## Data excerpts
*-*-*
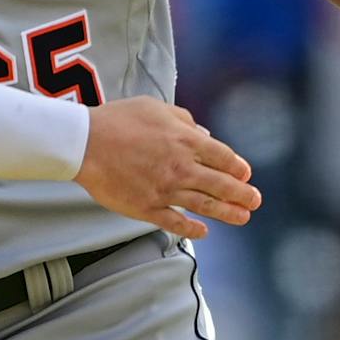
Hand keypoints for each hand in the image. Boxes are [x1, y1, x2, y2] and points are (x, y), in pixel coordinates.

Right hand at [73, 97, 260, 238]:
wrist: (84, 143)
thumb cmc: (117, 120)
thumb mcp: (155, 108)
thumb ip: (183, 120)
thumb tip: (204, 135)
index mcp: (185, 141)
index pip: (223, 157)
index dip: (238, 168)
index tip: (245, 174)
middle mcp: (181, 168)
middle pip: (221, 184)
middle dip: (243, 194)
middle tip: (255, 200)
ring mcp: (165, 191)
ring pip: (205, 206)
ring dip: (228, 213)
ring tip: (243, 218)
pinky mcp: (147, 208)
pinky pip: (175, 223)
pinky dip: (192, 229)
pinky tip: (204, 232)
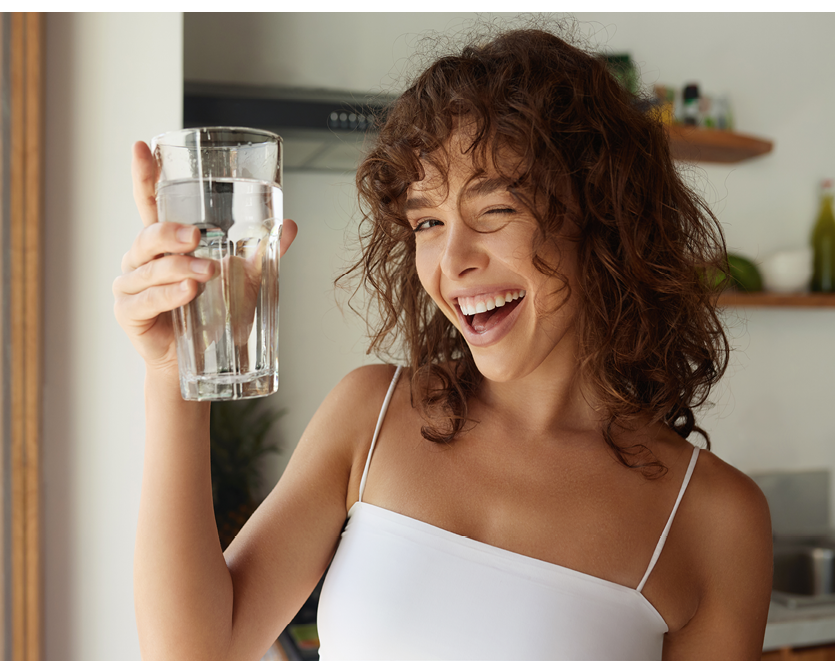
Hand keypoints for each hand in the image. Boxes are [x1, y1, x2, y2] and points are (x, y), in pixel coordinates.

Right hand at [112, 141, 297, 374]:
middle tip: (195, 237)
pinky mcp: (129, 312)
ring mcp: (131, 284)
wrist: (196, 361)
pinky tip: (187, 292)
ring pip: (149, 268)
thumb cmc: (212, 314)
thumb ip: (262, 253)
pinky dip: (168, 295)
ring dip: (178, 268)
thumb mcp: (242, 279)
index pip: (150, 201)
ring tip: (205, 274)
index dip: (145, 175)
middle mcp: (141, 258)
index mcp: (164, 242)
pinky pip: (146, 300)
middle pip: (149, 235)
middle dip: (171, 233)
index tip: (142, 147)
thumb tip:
*-*-*
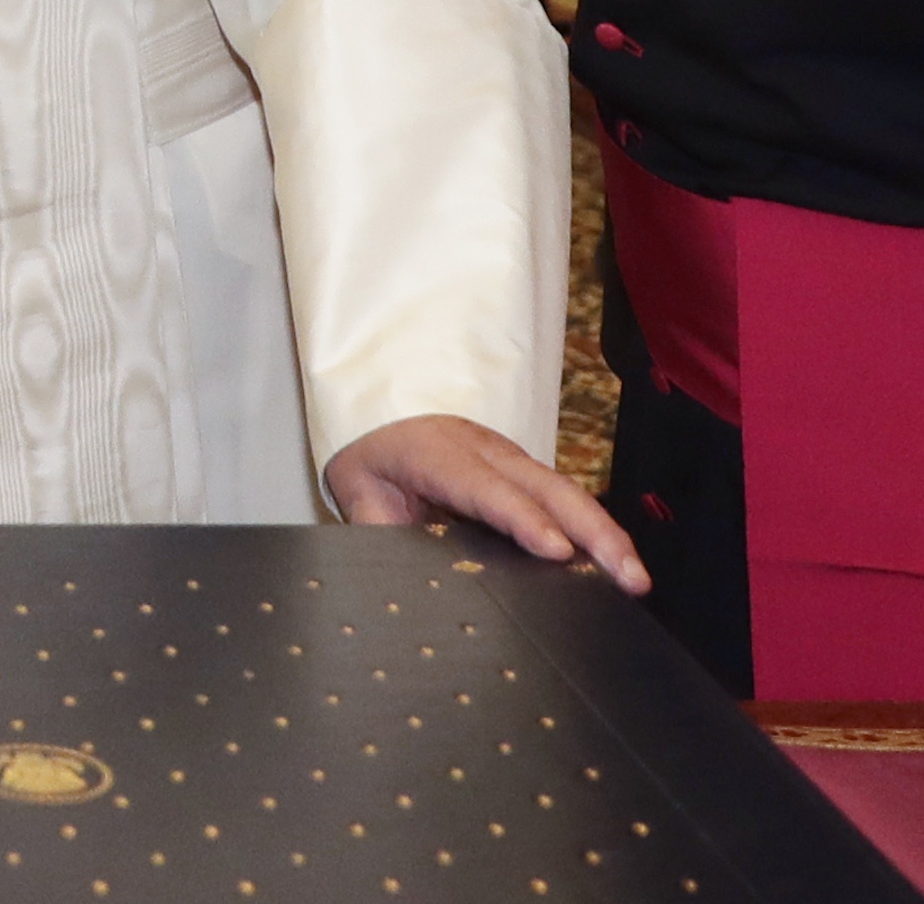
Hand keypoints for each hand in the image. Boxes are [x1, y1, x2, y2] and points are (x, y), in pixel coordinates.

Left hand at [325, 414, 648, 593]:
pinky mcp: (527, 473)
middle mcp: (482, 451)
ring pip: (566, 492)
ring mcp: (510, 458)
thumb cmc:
*-*-*
## Your assignment
With the pictures removed from your copy, retype the lines above from the one that contains "pinky mcp: (147, 208)" through the one that contains "thumb ip: (262, 253)", exactly.

## Exercise solution
pinky mcp: (147, 208)
pinky pip: (175, 223)
pinky dip: (192, 229)
pinky tip: (204, 232)
Hand keypoints for each hand in the image. Boxes are [x1, y1, x2, y2] and points are (x, y), in pixel coordinates.

Right hand at [112, 141, 297, 374]:
middle tip: (195, 237)
pinky mcp: (129, 312)
ring mcp: (131, 284)
wrist: (196, 361)
pinky tip: (187, 292)
ring pip: (149, 268)
thumb cmc: (212, 314)
thumb ip: (262, 253)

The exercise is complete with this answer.